Mullen incisively outlines a new narrative in American religious history. That narrative should prompt us to ask new questions. The history, for the most part, follows converts to institutional religions. Conversion accounts to specifically non-institutional religions might provide a helpful counterpoint to the study. How did Spiritualists, for example, interact with this conversion history? Counterexamples like this might reveal limits to the pervasiveness of Protestantism’s influence on conversion.[6] Likewise, the thematic nature of conversion narratives is triumphant—they are stories of the success of entering a religious community. As such, historians need to be careful not to miss the nuances and multiplicities of conversion experiences that do not fit within a triumphant and successful narrative. What happens to the history of conversion if we consider such a history in terms of conversion careers?[7] Does switching between traditions carry over any elements of conversion narratives between these traditions? How should historians make sense of the, admittedly few, deconversion narratives in nineteenth-century America? Lastly, this narrative implies that religion-as-choice wins out against traditionally-inherited ethnic religion. When, largely, did this happen? How did immigrants and the native-born encounter religion-as-choice? In what ways did ethnic religious traditions incorporate religion-as-choice into their communities, symbolism, and theologies? How, exactly, might this contest/contribute to theories of secularization? These are questions that The Chance of Salvation prompts us to ask in future studies.


[1]Lincoln A. Mullen, The Chance of Salvation: A History of Conversion in America(Cambridge, Massachusetts: Harvard University Press, 2017), 7–15.

[2]Jon Butler, “Jack-in-the-Box Faith: The Religion Problem in Modern American History,” Journal of American History 90, no. 4 (March 1, 2004): 1357–78.

[3]For Protestant print networks, see Candy Gunther Brown, The Word in the World: Evangelical Writing, Publishing, and Reading in America, 1789-1880 (Chapel Hill: University of North Carolina Press, 2004). I’m using “web of print” from David J. Whittaker, “The Web of Print: Toward a History of the Book in Early Mormon Culture,” Journalof Mormon History 23, no. 1 (1997): 1–41. Web of print is my shorthand,Mullen uses other language.

[4] Mullen, The Chance of Salvation, 135.

[5] Mullen, 151.

[6]For an eighteenth-century study of the spread of Protestant conversion narratives, see Douglas L. Winiarski, Darkness Falls on the Land of Light: Experiencing Religious Awakenings in Eighteenth-Century New England., Published for the Omohundro Institute of Early American History and Culture, Williamsburg, Virginia (Chapel Hill: The University of North Carolina Press, 2017).

[7]See James T. Richardson, ed., Conversion Careers: In and Out of the New Religions (Beverly Hills: Sage Publications,1978), Lewis R. Rambo, Understanding Religious Conversion (New Haven: Yale University Press, 1993), and Henri Gooren, Religious Conversion and Disaffiliation: Tracing Patterns of Change in Faith Practices (New York: Palgrave Macmillan, 2010) for provocative models of understanding conversion careers.

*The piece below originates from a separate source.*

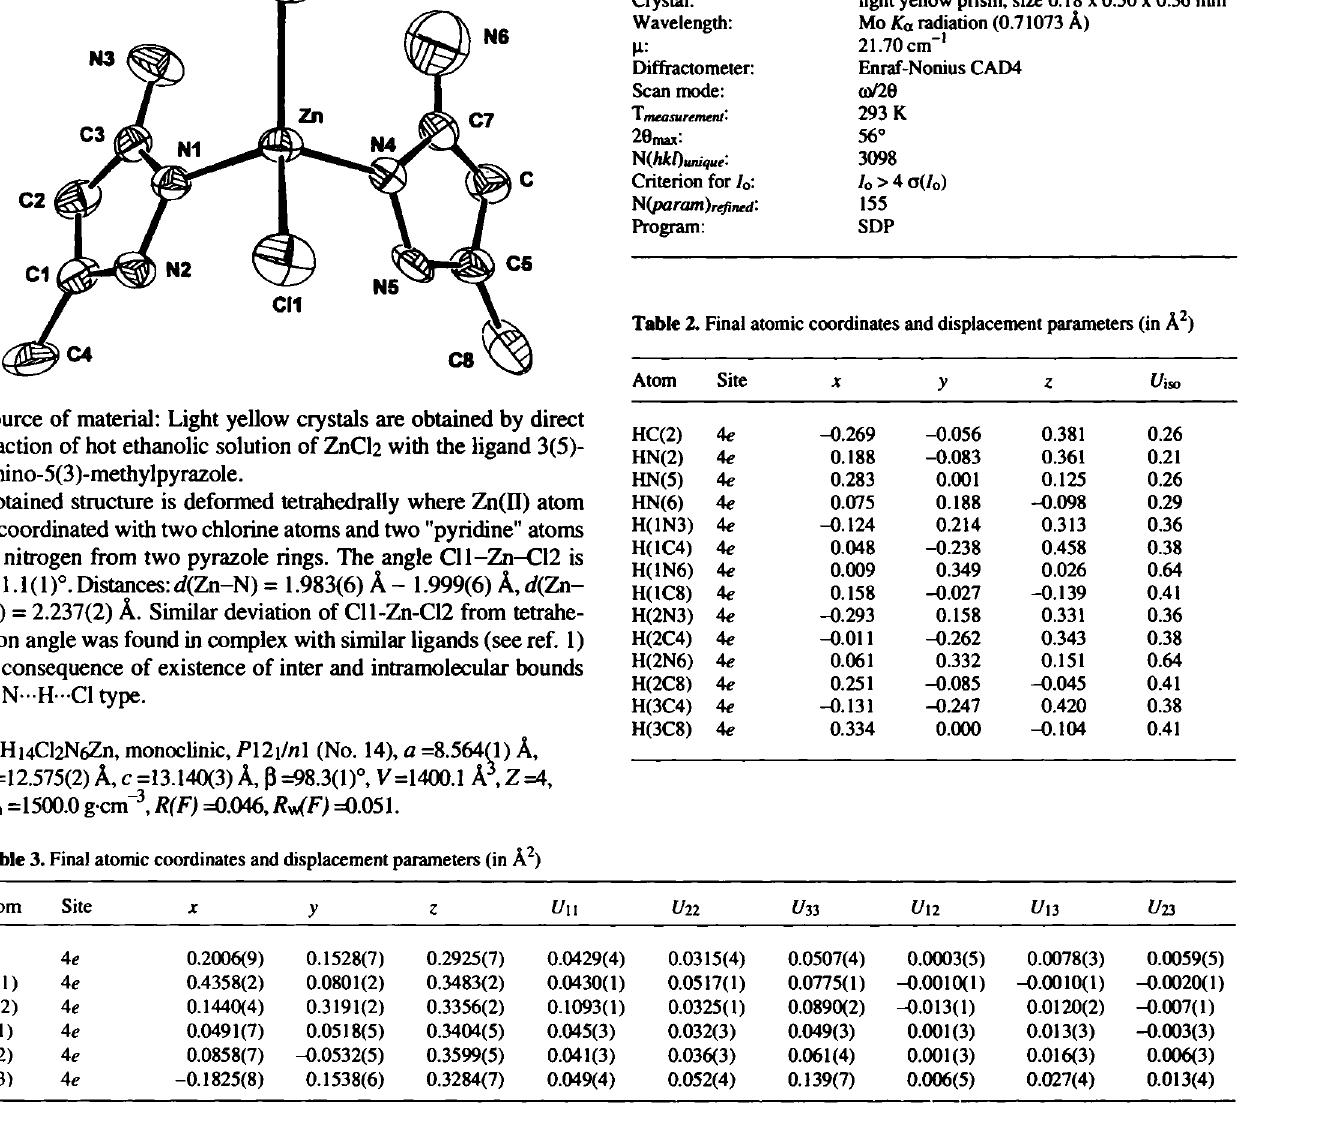
Table 2. Final atomic coordinates and displacement parameters (in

Article filed under Book and Journal Reviews Cultural History Historiography


Comments

  1. The historiographical situating was really helpful for me. Thanks, Jeff!

    Comment by J Stuart — December 14, 2018 @ 10:39 am

  2. Thanks Jeff. Great analysis and I’ll want to look at this.

    Comment by Terry H — January 2, 2019 @ 9:16 am

  3. I certainly appreciate you taking the time to acknowledge my. Great Aunt. I am her neice from Mississippi My grandfather was Alice Snow son .and I share some of the same scars as well I am honored and so pleased at your edification.